Усиление эксплуатации вело к разорению свободных. Неудивительно, что в законодательных актах венгерских королей рубежа XI—XII вв. встречаются упоминания о свободных, которые не имеют своей земли и селятся во владениях вельмож. Однако в то время такие свободные составляли лишь небольшую часть деревенского населения.

Другой аспект политики раннефеодального государства заключался в том, что часть населения тем или иным образом была выведена за рамки общин и освобождена от лежавших на них налогов и повинностей, с тем чтобы они осуществляли специальные «службы» для государя. Поселения с таким населением группировались обычно либо вокруг «градов» как военно-административных центров государства, или «дворов» как центров дворцового хозяйства и резиденций монарха. Всю эту «служилую людность» можно разбить на ряд групп: лица, занимавшиеся обслуживанием и приготовлением пищи (повара, пекари, подстолии, прачки и др.), лица, ухаживавшие за скотом (овчары, конюхи и др.), ремесленники разных профессий, наконец, рыболовы и охотники (ловцы, псари, сокольники, бобровники). Деятельность некоторых из этих групп населения опиралась на систему регалий, обеспечивавших для них монополию на охоту за определенными видами животных, разработку полезных ископаемых, постройку мельниц и т.д. Назначением этой «служебной организации» было выделение квалифицированной рабочей силы для обслуживания потребностей формирующегося господствующего класса, основное ядро которого на этом этапе практически совпадало с аппаратом государственной власти. По своему социальному происхождению слой служилого населения не был однородным: в его состав вливались как часть свободного сельского населения, так и часть принадлежавших правителям невольников, посаженных на землю для исполнения указанных выше служб.

Невольники представляли собой социальную группу, появившуюся в составе общества времен военной демократии. В то время к ней в основном принадлежали захваченные во время военных столкновений пленные, но поскольку особой потребности в их труде в обществе не было, то их либо убивали, либо отпускали за выкуп, либо просто освобождали после ряда лет пребывания в плену и включали в состав общины. Число невольников сильно увеличивалось в условиях военной экспансии раннефеодальных государств. Эта социальная группа также пополнялась за счет людей, попадавших в долговое рабство или лишавшихся свободы за тяжелые преступления.

▶ [Записанные данные]

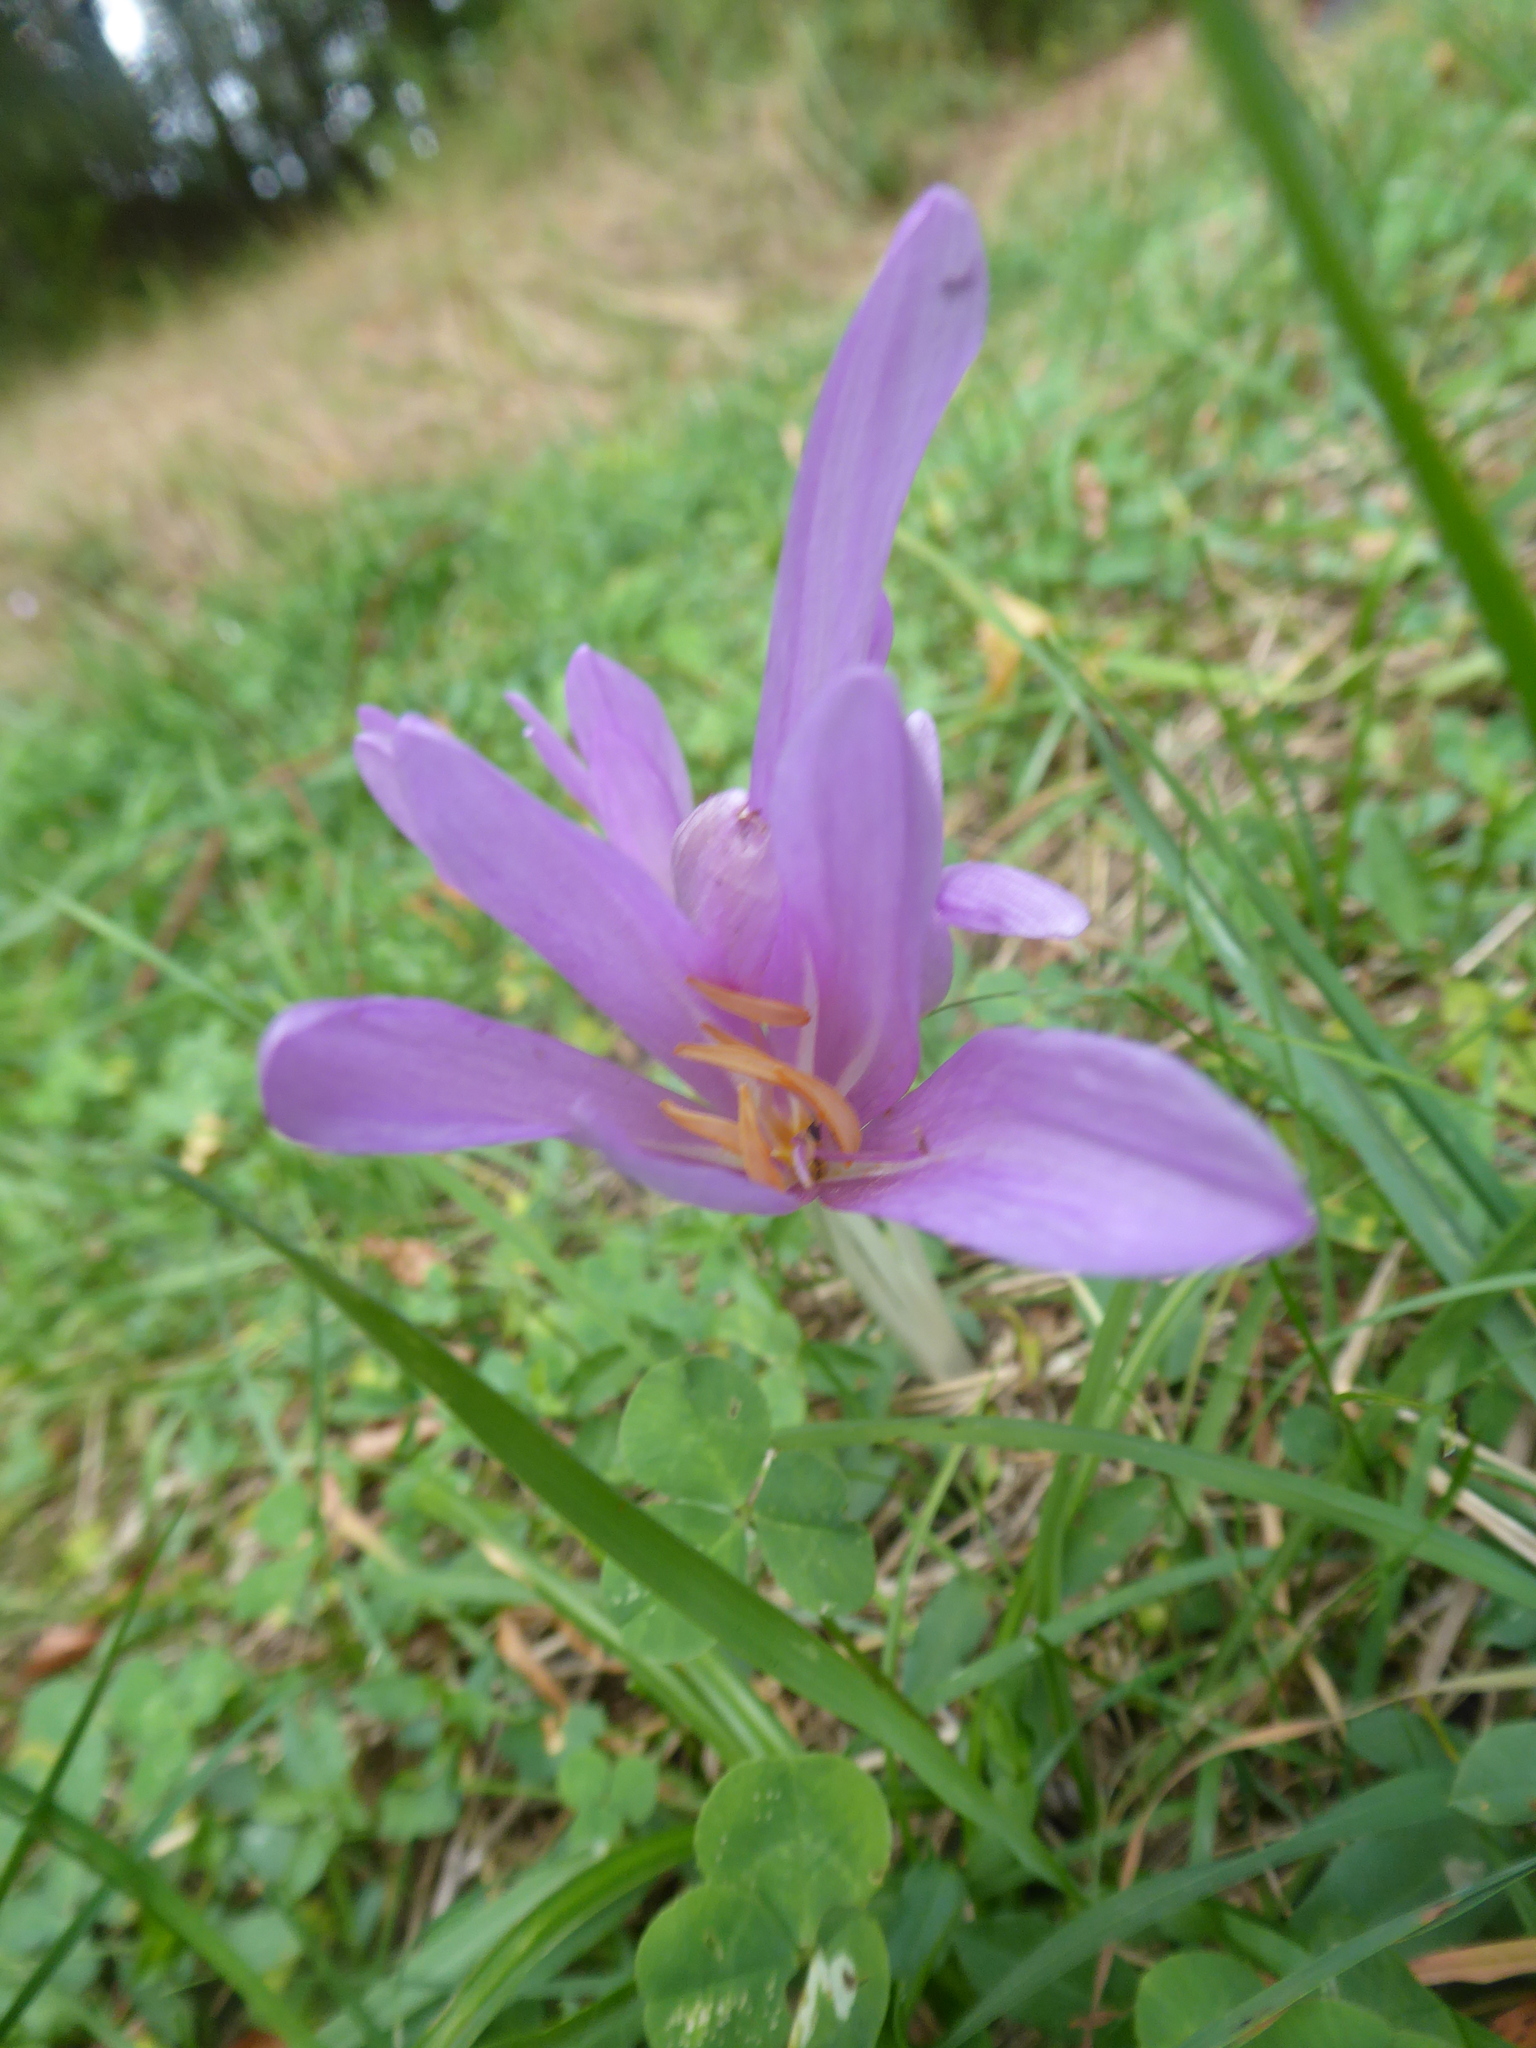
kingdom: Plantae
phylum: Tracheophyta
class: Liliopsida
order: Liliales
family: Colchicaceae
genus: Colchicum
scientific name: Colchicum autumnale
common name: Autumn crocus
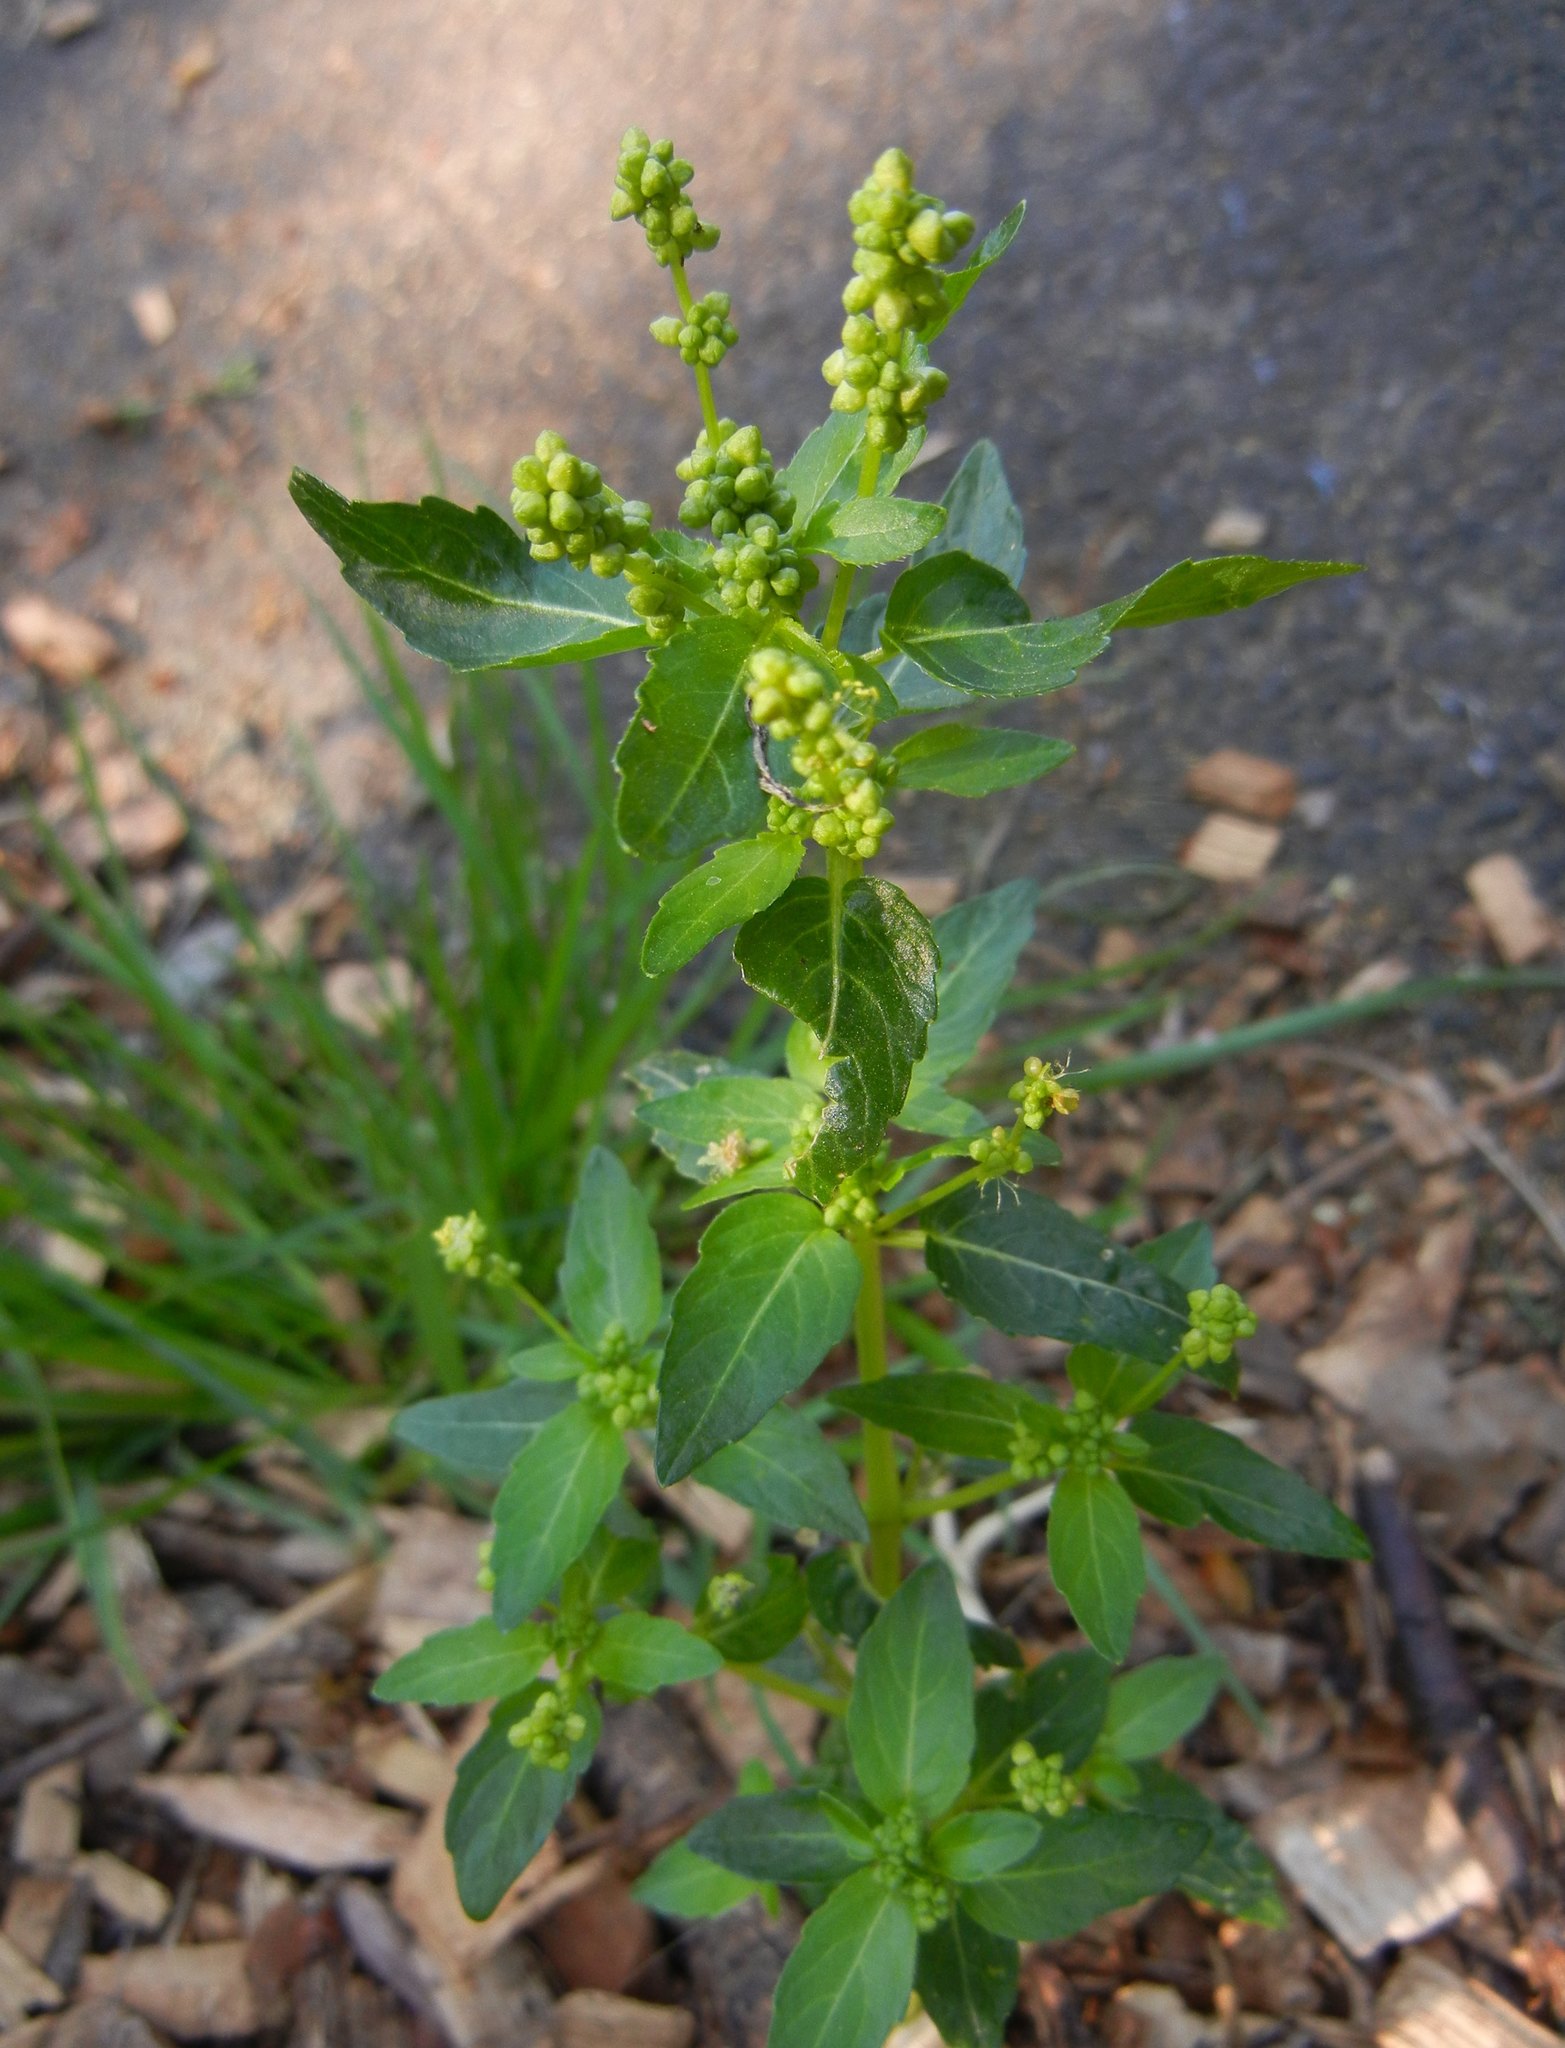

▶ [Обязательные задания]
1: Перечислите все названия, которые текст о раннефеодальном государстве приводит в скобках для группы рыболовов и охотников.
2: Выпишите из текста о раннефеодальном государстве отрывок от слов «Невольники представляли собой» до слов «за тяжелые преступления.».

▶ [Ответы]
1: ловцы, псари, сокольники, бобровники

2:
Невольники представляли собой социальную группу, появившуюся в составе общества времен военной демократии. В то время к ней в основном принадлежали захваченные во время военных столкновений пленные, но поскольку особой потребности в их труде в обществе не было, то их либо убивали, либо отпускали за выкуп, либо просто освобождали после ряда лет пребывания в плену и включали в состав общины. Число невольников сильно увеличивалось в условиях военной экспансии раннефеодальных государств. Эта социальная группа также пополнялась за счет людей, попадавших в долговое рабство или лишавшихся свободы за тяжелые преступления.